Обращает на себя внимание полное отсутствие в сборнике сочинений итальянских албанцев даже столь замечательного автора, как Иеронима де Рада[398]. Албанская колония в Италии, составившаяся в ХV веке из бойцов за независимую Албанию, дала целый ряд талантливых писателей; их полное исключение из хрестоматии – очевидным образом политический акт, знаменующий разрыв с Западом.
Чем же занята остальная часть хрестоматии, больше, чем на две трети? Почти 100 страниц заполнены новыми албанскими писателями, но исключительно коммунистического направления. Почти все они в художественном отношении производят впечатление полного ничтожества. Политическая ортодоксальность их – безупречна. Тут есть две статьи самого Энвер Ходжи. А затем, – несколько стихов, которые говорят сами за себя: «Кремль», «С тобой, Сталин!», «Комиссар», «Новая жизнь»; в прозе мы находим «Возвращение партизан» и «На пороге свободы» (под свободой подразумевается «народная демократия»). Чтобы быть беспристрастными, отметим, что есть и исключение: «Драгобийское ущелье» Ламе Кодра написано с настоящей поэтической силой. Искусно перемешаны в нем идеи борьбы за национальную независимость и за коммунизм.
На этом кончается албанская литература и примерно 115 страниц, больше трети хрестоматии, отведено под иностранную. Мысль в принципе неплохая, но посмотрим, каково распределение материала. Западной Европе отведено 5 страниц – речь Брута из «Юлия Цезаря» Шекспира и одна сцена из шиллеровского «Вильгельма Телля». Все остальное, если исключить несколько отрывков их болгарских революционных писателей, целиком занято русской литературой. Из Пушкина – «Послание к Чаадаеву» и «Деревня». У читателя должно создаться впечатление, что Пушкин был исключительно политическим, и притом – ярко революционным поэтом. Из Гоголя – отрывок из «Ревизора» (вот, как прогнила царская Россия!) и, не знаем, каким чудом, кусочек из «Тараса Бульбы». «Смерть чиновника» Чехова как бы дополняет «Ревизора», Лев Толстой представлен одной страничкой из «Детства и отрочества», и если прибавить «Буревестника» и главу из «Матери» Горького, то на этом кончается русская дореволюционная литература. Таким образом, ни о Лермонтове, ни о Некрасове, ни о Достоевском, ни о Тургеневе не сообщается ничего, и надо признать, что Пушкин и Гоголь представлены до крайности однобоко.

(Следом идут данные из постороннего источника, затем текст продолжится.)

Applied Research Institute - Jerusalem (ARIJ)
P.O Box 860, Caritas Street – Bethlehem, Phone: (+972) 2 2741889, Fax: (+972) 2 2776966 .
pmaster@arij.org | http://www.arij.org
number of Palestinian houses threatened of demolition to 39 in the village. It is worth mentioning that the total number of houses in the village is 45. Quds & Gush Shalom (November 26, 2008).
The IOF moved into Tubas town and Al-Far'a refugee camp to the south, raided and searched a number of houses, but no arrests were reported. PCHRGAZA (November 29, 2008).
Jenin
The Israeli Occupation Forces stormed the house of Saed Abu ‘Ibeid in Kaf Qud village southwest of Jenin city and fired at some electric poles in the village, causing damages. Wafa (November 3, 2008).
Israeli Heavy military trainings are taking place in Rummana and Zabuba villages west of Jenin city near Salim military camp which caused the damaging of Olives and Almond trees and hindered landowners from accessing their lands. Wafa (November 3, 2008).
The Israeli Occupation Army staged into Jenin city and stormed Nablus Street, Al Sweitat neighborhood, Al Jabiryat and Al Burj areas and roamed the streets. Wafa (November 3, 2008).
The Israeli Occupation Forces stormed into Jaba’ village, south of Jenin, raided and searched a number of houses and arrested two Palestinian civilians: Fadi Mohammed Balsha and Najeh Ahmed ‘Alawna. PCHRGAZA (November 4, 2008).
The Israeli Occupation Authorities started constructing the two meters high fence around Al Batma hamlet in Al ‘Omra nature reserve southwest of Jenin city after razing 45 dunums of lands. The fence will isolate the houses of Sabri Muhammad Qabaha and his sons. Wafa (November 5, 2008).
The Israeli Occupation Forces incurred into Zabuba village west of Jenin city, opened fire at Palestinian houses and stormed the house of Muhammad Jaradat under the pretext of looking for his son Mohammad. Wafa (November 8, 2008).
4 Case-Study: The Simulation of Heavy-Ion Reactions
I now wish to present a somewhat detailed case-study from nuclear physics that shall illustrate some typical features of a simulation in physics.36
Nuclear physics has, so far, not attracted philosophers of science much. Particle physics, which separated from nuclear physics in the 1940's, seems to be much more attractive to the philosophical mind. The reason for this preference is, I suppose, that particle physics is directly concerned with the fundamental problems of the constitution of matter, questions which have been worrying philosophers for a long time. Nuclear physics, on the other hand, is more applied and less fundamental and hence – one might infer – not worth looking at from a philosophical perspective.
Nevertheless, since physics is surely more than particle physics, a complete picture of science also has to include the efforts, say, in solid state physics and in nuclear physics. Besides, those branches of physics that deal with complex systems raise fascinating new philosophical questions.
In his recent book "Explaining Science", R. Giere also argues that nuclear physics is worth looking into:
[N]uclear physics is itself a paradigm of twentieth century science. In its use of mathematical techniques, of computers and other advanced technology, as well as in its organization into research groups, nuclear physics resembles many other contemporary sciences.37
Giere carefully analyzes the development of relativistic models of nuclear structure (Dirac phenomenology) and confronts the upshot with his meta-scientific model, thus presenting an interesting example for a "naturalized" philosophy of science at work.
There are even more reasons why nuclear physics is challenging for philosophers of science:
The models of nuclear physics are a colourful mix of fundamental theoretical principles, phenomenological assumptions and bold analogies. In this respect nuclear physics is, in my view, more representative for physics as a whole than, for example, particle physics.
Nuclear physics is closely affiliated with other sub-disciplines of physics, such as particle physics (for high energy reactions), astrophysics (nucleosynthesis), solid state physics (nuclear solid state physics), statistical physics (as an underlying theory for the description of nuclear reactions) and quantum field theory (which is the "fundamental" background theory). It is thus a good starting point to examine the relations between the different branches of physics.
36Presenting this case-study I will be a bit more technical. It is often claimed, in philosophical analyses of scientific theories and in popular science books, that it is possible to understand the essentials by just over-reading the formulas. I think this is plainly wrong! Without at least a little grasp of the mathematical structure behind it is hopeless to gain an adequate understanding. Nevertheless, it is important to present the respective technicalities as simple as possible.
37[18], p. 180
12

Зато уж советская литература! Алексей Толстой, Михаил Шолохов, Николай Островский, Фадеев представлены каждый несколькими отрывками; Валентин Катаев, А. Твардовский, Б. Горбатов имеют каждый по одному. Интересно, что Шолохов здесь дан не через «Тихий Дон», лучшее свое произведение, а через «Поднятую целину», а А. Толстой через «Хлеб», и еще каким отрывком! – «Прибытие Сталина». В советской литературе есть разного рода вещи, но тут подобрана сплошная пропаганда, сплошная агитка грубейшего сорта. От такого подбора у иностранца никак не возникнет ни интереса, ни уважения к русской литературе, старой и новой, скорее наоборот.

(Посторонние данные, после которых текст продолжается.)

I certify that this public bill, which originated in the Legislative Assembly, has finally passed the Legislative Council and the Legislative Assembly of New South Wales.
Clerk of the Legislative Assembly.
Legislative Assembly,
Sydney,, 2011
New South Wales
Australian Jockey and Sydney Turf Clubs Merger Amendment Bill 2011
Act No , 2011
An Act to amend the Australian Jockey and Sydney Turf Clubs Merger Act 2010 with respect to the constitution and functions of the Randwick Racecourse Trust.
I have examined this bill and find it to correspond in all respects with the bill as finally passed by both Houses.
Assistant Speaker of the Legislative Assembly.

Но нас больше всего занимает соотношение цифр. Пять страниц на литературу Западной Европы, ни одной для Востока, казалось бы, близкого наполовину мусульманской Албании, 200 страниц на албанскую литературу и больше ста на русскую. Это соотношение свидетельствует на наш взгляд не о дружественных связях двух суверенных наций, а о наличии с одной стороны метрополии, а с другой колонии, куда без стеснения вводится собственная культура, вернее, то из нее, что считается желательным. В этом смысле мрачным юмором звучат слова советского лингвиста В. А. Серебренникова, специалиста по албанскому языку: «Переломным моментом в развитии культуры албанского народа и его языка било вступление Албании после второй мировой войны на путь подлинно демократического развития. Огромное значение при этом имела бескорыстная и братская помощь, оказанная Албании Советским Союзом».

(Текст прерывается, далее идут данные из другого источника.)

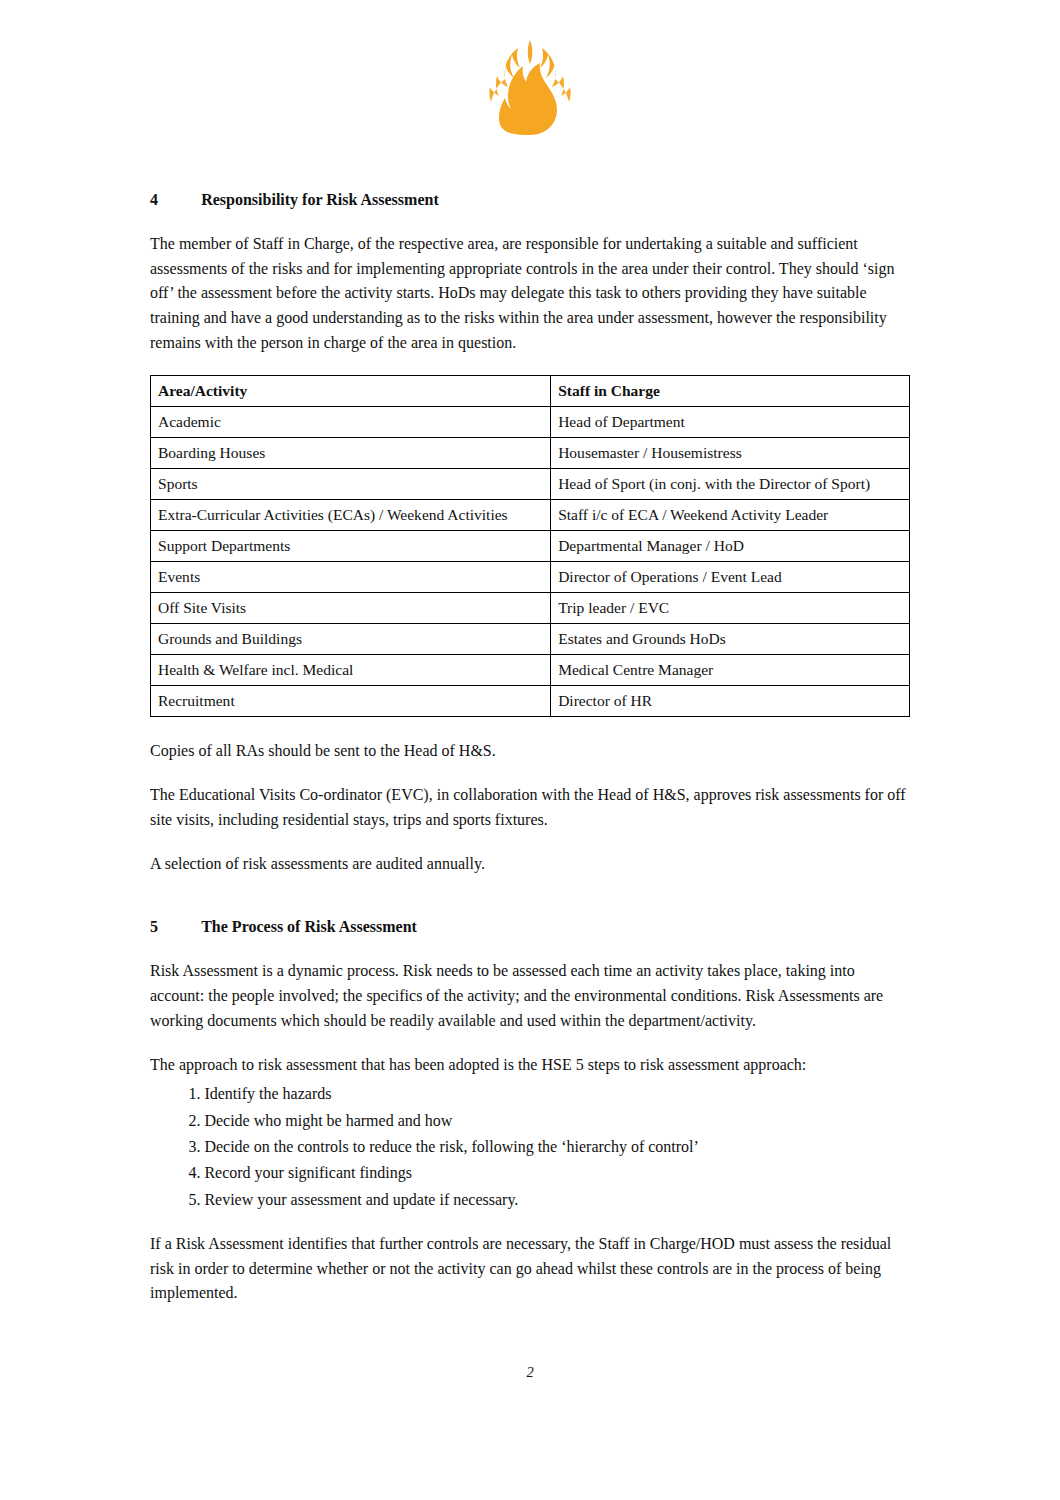4 Responsibility for Risk Assessment
The member of Staff in Charge, of the respective area, are responsible for undertaking a suitable and sufficient assessments of the risks and for implementing appropriate controls in the area under their control. They should ‘sign off’ the assessment before the activity starts. HoDs may delegate this task to others providing they have suitable training and have a good understanding as to the risks within the area under assessment, however the responsibility remains with the person in charge of the area in question.
| Area/Activity | Staff in Charge |
| --- | --- |
| Academic | Head of Department |
| Boarding Houses | Housemaster / Housemistress |
| Sports | Head of Sport (in conj. with the Director of Sport) |
| Extra-Curricular Activities (ECAs) / Weekend Activities | Staff i/c of ECA / Weekend Activity Leader |
| Support Departments | Departmental Manager / HoD |
| Events | Director of Operations / Event Lead |
| Off Site Visits | Trip leader / EVC |
| Grounds and Buildings | Estates and Grounds HoDs |
| Health & Welfare incl. Medical | Medical Centre Manager |
| Recruitment | Director of HR |
Copies of all RAs should be sent to the Head of H&S.
The Educational Visits Co-ordinator (EVC), in collaboration with the Head of H&S, approves risk assessments for off site visits, including residential stays, trips and sports fixtures.
A selection of risk assessments are audited annually.
5 The Process of Risk Assessment
Risk Assessment is a dynamic process. Risk needs to be assessed each time an activity takes place, taking into account: the people involved; the specifics of the activity; and the environmental conditions. Risk Assessments are working documents which should be readily available and used within the department/activity.
The approach to risk assessment that has been adopted is the HSE 5 steps to risk assessment approach:
Identify the hazards
Decide who might be harmed and how
Decide on the controls to reduce the risk, following the ‘hierarchy of control’
Record your significant findings
Review your assessment and update if necessary.
If a Risk Assessment identifies that further controls are necessary, the Staff in Charge/HOD must assess the residual risk in order to determine whether or not the activity can go ahead whilst these controls are in the process of being implemented.
2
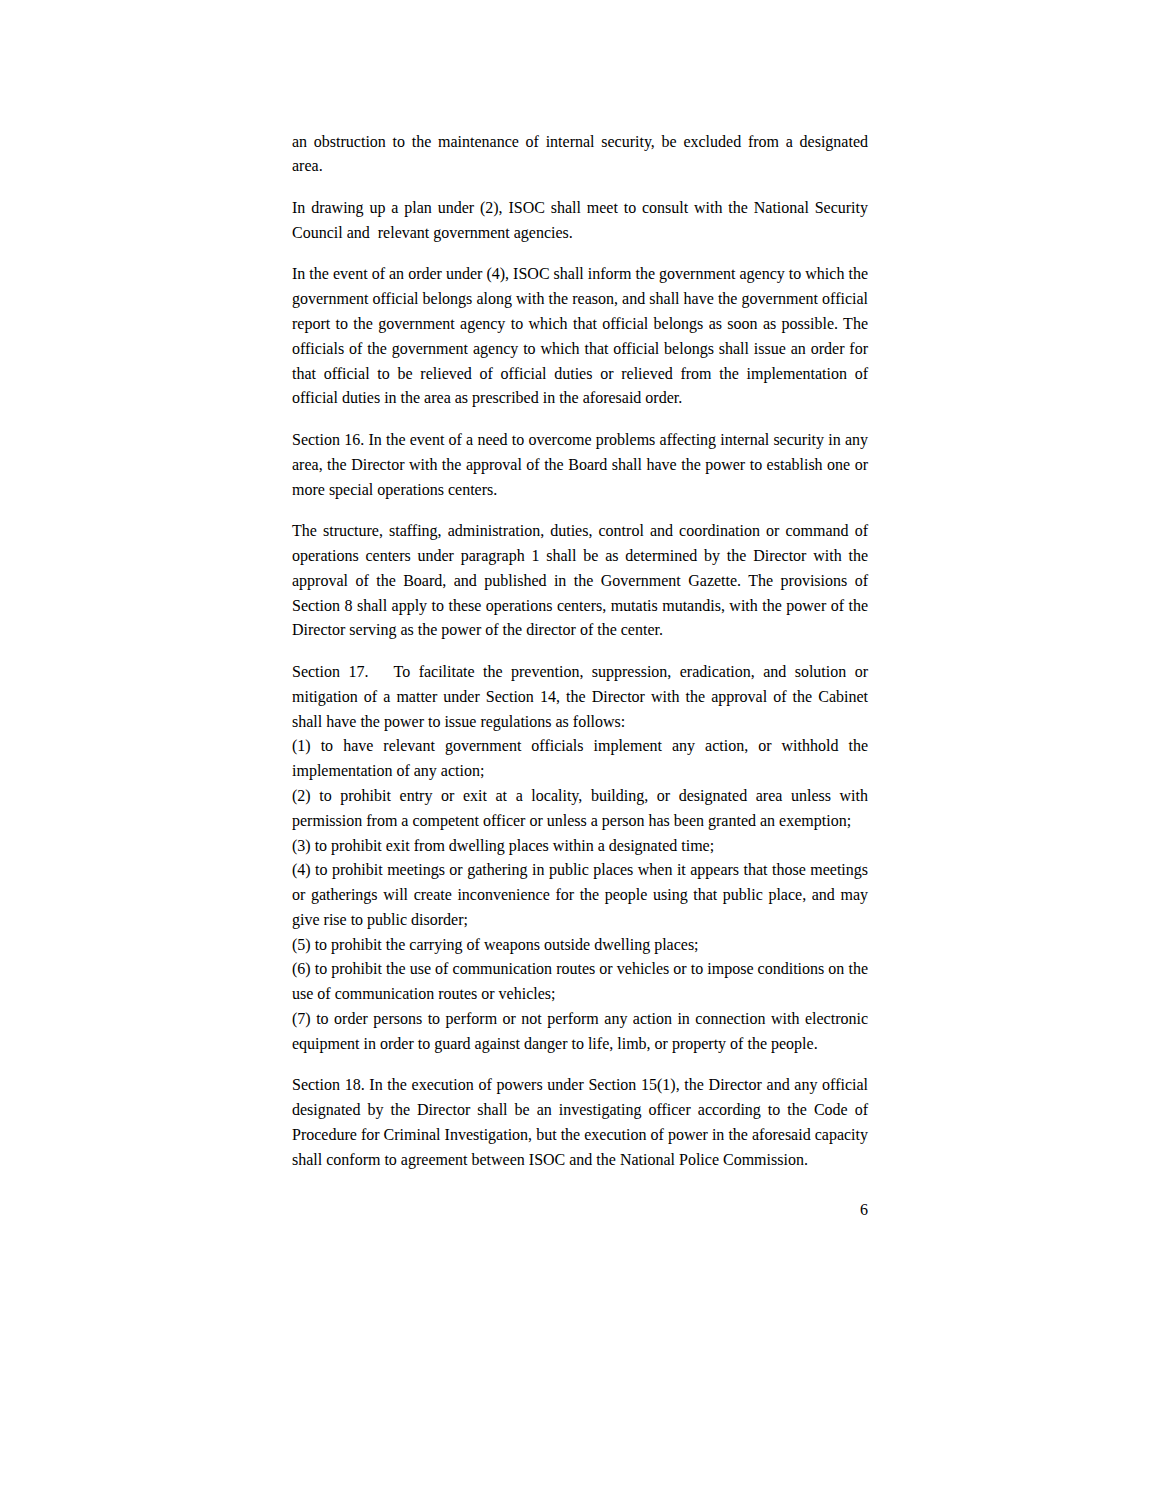an obstruction to the maintenance of internal security, be excluded from a designated area.
In drawing up a plan under (2), ISOC shall meet to consult with the National Security Council and relevant government agencies.
In the event of an order under (4), ISOC shall inform the government agency to which the government official belongs along with the reason, and shall have the government official report to the government agency to which that official belongs as soon as possible. The officials of the government agency to which that official belongs shall issue an order for that official to be relieved of official duties or relieved from the implementation of official duties in the area as prescribed in the aforesaid order.
Section 16. In the event of a need to overcome problems affecting internal security in any area, the Director with the approval of the Board shall have the power to establish one or more special operations centers.
The structure, staffing, administration, duties, control and coordination or command of operations centers under paragraph 1 shall be as determined by the Director with the approval of the Board, and published in the Government Gazette. The provisions of Section 8 shall apply to these operations centers, mutatis mutandis, with the power of the Director serving as the power of the director of the center.
Section 17. To facilitate the prevention, suppression, eradication, and solution or mitigation of a matter under Section 14, the Director with the approval of the Cabinet shall have the power to issue regulations as follows:
(1) to have relevant government officials implement any action, or withhold the implementation of any action;
(2) to prohibit entry or exit at a locality, building, or designated area unless with permission from a competent officer or unless a person has been granted an exemption;
(3) to prohibit exit from dwelling places within a designated time;
(4) to prohibit meetings or gathering in public places when it appears that those meetings or gatherings will create inconvenience for the people using that public place, and may give rise to public disorder;
(5) to prohibit the carrying of weapons outside dwelling places;
(6) to prohibit the use of communication routes or vehicles or to impose conditions on the use of communication routes or vehicles;
(7) to order persons to perform or not perform any action in connection with electronic equipment in order to guard against danger to life, limb, or property of the people.
Section 18. In the execution of powers under Section 15(1), the Director and any official designated by the Director shall be an investigating officer according to the Code of Procedure for Criminal Investigation, but the execution of power in the aforesaid capacity shall conform to agreement between ISOC and the National Police Commission.
6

Для внимательного читателя могут найтись в «Антологии» и некоторые сведения, небезынтересные в политическом смысле. Когда революционные албанские писатели рассказывают, как красные партизаны целые недели пробирались между вражеских деревень, крестьяне которых их обстреливали и стирались перебить, потому что там жили «зогисты» или «балысты», т. е. сторонники албанского короля Ахмета Зогу[399] и приверженцы антикоммунистической организации «Балы Комбетар» («Национальный Фронт»), то с некоторым удовольствием думаешь, что несмотря на свирепость расправ, общую для всех стран за железным занавесом, в Албании, наверное, еще осталось достаточно врагов антинародного коммунистического режима. Придет время, и их скрытое сейчас недовольство вспыхнет ярким пламенем. Будущее все-таки за этими балыстами н зогистами, а не за прихлебателями Энвер Ходжи.
Потомки Траяна (о румынском языке и литературе)
Румынский язык принадлежит к семье романских, так же как французский и итальянский, испанский и португальский. Но он подвергся влиянию славянских языков – и какому! Чуть не половина его словарного запаса состоит из славянских корней. Точнее, но конечно очень суммарно и приблизительно, от 40 до 43 процентов, причем столько же примерно взято из вульгарной латыни, а остальное представляет собою заимствования из греческого, турецкого и венгерского.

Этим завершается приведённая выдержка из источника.